DATA FOR THE TASK below:

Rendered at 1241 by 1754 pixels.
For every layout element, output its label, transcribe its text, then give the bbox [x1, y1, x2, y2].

End of DATA FOR THE TASK.
DATA FOR THE TASK below:

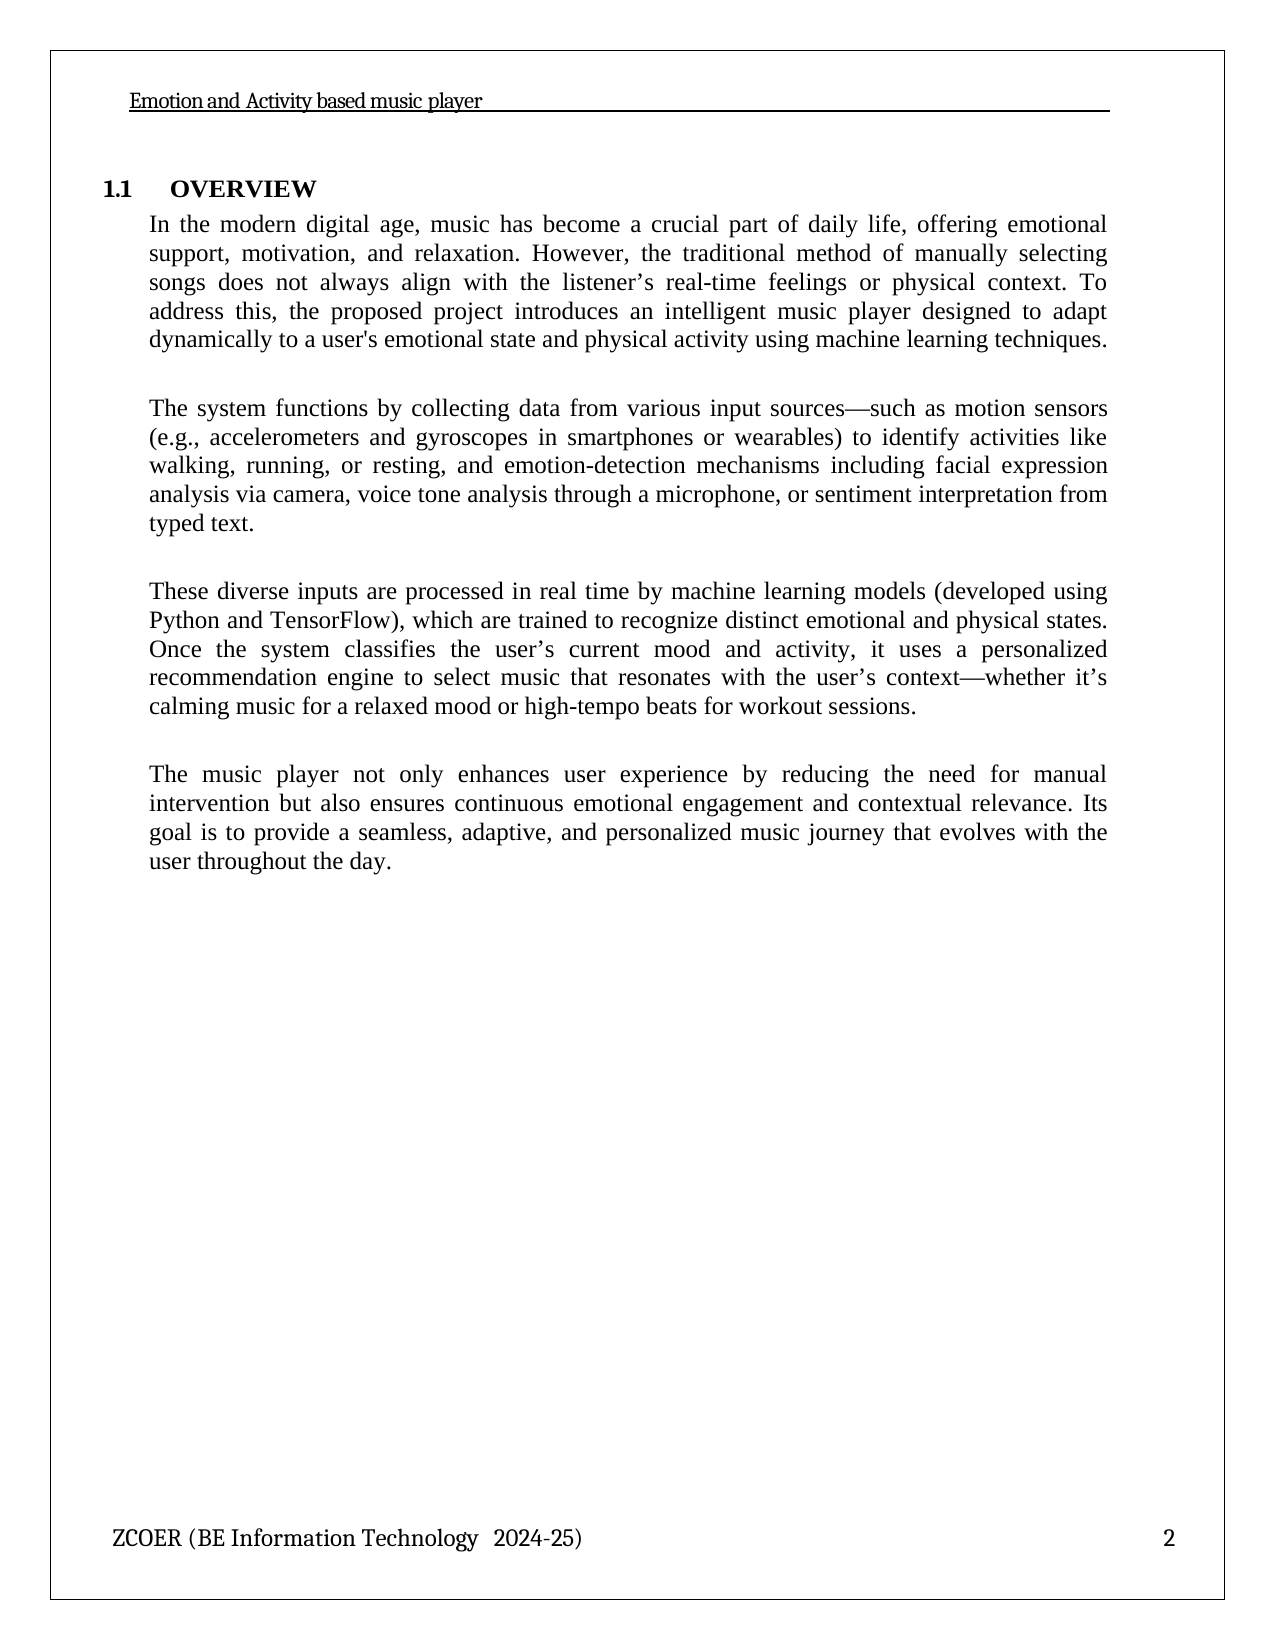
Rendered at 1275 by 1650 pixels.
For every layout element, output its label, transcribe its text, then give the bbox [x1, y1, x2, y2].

End of DATA FOR THE TASK.
DATA FOR THE TASK below:

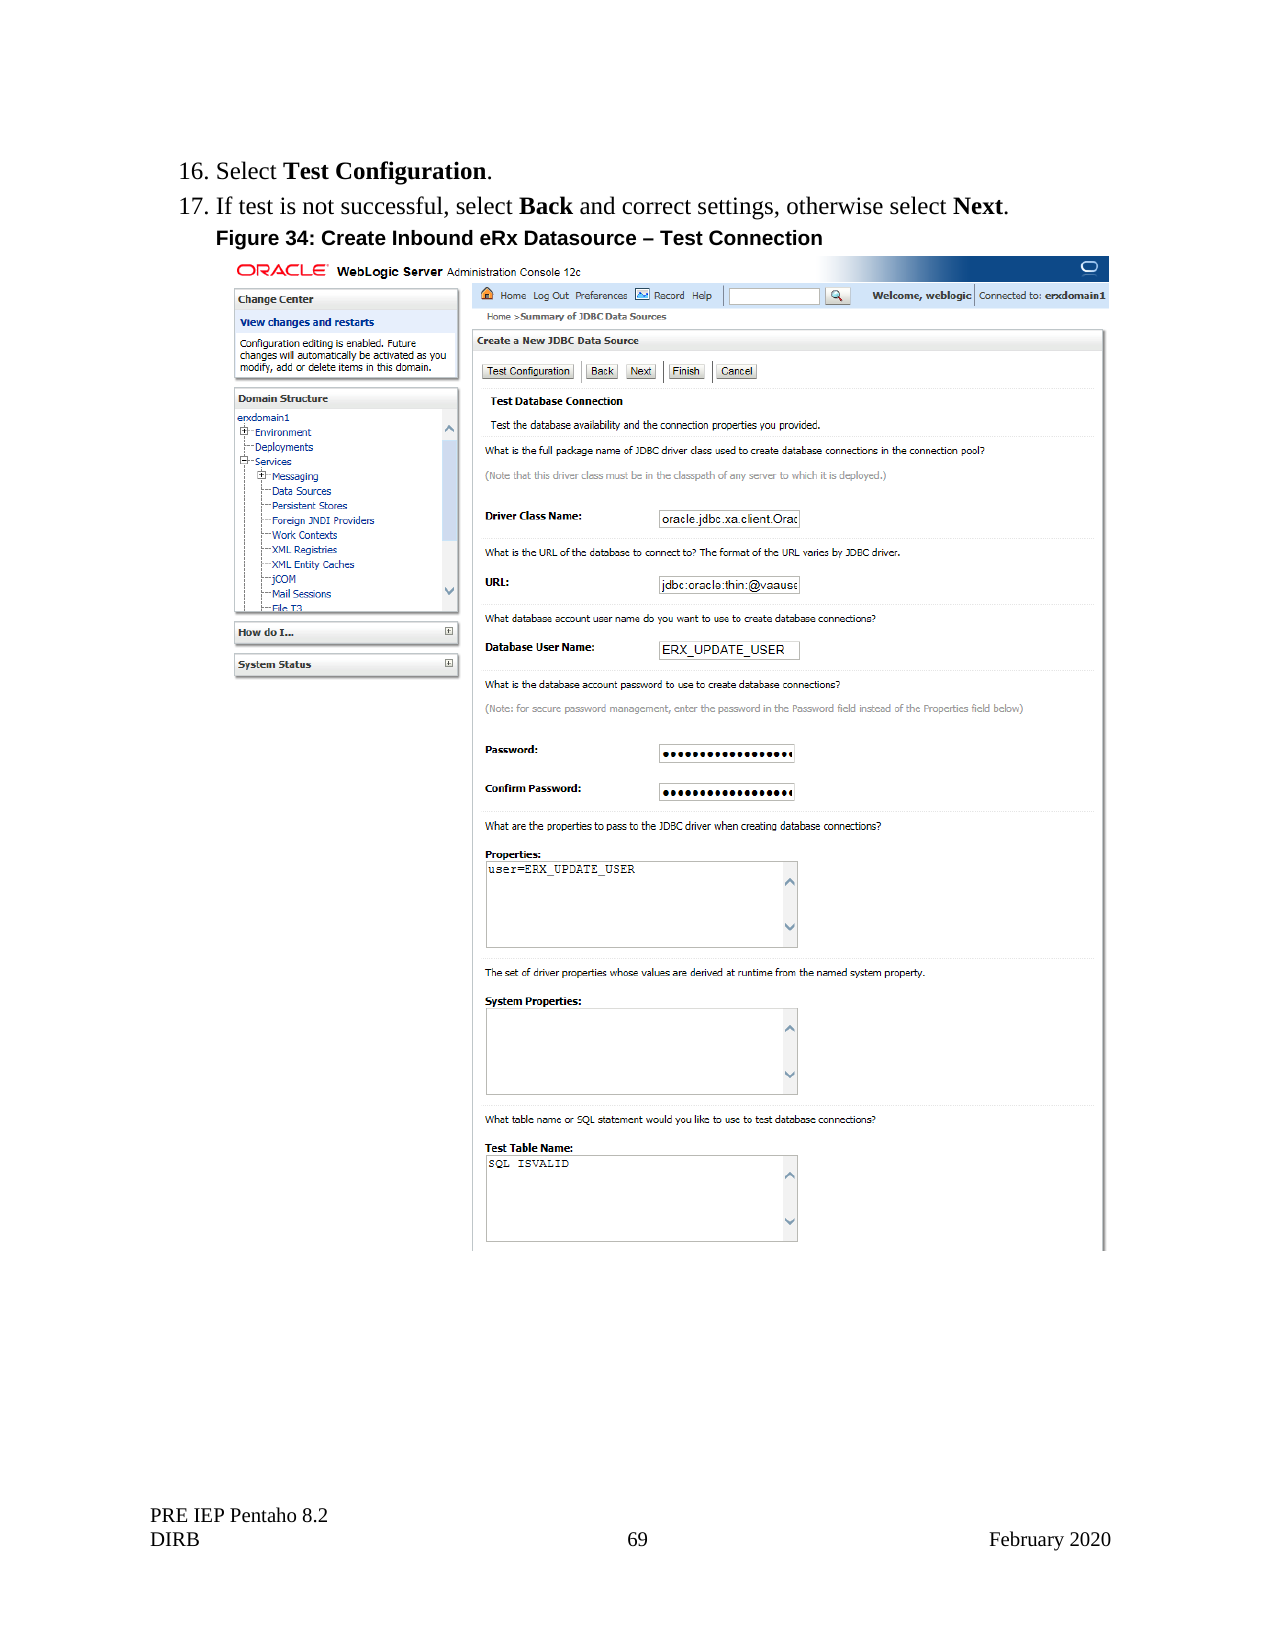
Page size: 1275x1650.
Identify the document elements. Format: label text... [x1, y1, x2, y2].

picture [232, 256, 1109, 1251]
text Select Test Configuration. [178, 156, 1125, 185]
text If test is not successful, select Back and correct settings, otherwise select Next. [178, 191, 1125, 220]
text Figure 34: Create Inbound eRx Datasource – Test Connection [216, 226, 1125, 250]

End of DATA FOR THE TASK.

Reproduce each line from the records that contains the word "Rendered".

Rendered at 1241 by 1754 pixels.
Rendered at 1275 by 1650 pixels.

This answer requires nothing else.